== EXTRACTED ENTRIES ==

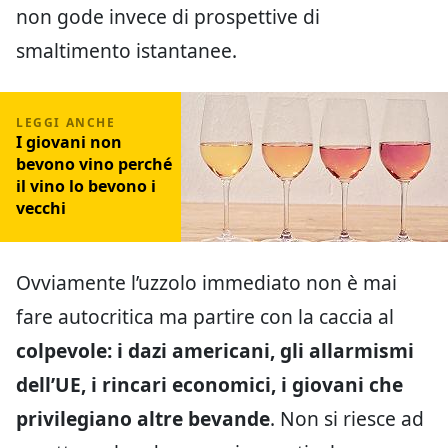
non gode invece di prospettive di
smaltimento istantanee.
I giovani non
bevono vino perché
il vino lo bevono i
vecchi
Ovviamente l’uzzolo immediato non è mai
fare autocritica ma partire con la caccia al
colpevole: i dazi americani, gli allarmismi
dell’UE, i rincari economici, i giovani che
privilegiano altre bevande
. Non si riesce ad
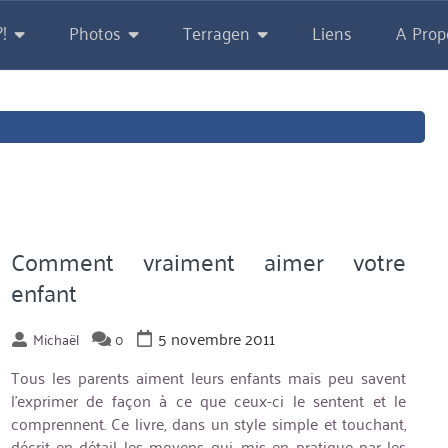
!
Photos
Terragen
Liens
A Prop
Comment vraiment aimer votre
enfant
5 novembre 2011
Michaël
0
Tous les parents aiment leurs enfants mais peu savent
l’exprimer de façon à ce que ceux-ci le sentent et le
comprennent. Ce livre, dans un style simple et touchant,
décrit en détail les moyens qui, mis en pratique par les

===

▶ EXERCISE BRIEF
Could you format the text lines from all the records above as a Markdown table with the columns Row and Text, numbering each line, skipping blank lines and leaving out the pictures?

▶ EXPECTED OUTPUT
| Row | Text |
|---|---|
| 1 | non gode invece di prospettive di |
| 2 | smaltimento istantanee. |
| 3 | I giovani non |
| 4 | bevono vino perché |
| 5 | il vino lo bevono i |
| 6 | vecchi |
| 7 | Ovviamente l’uzzolo immediato non è mai |
| 8 | fare autocritica ma partire con la caccia al |
| 9 | colpevole: i dazi americani, gli allarmismi |
| 10 | dell’UE, i rincari economici, i giovani che |
| 11 | privilegiano altre bevande |
| 12 | . Non si riesce ad |
| 13 | ! |
| 14 | Photos |
| 15 | Terragen |
| 16 | Liens |
| 17 | A Prop |
| 18 | Comment vraiment aimer votre |
| 19 | enfant |
| 20 | 5 novembre 2011 |
| 21 | Michaël |
| 22 | 0 |
| 23 | Tous les parents aiment leurs enfants mais peu savent |
| 24 | l’exprimer de façon à ce que ceux-ci le sentent et le |
| 25 | comprennent. Ce livre, dans un style simple et touchant, |
| 26 | décrit en détail les moyens qui, mis en pratique par les |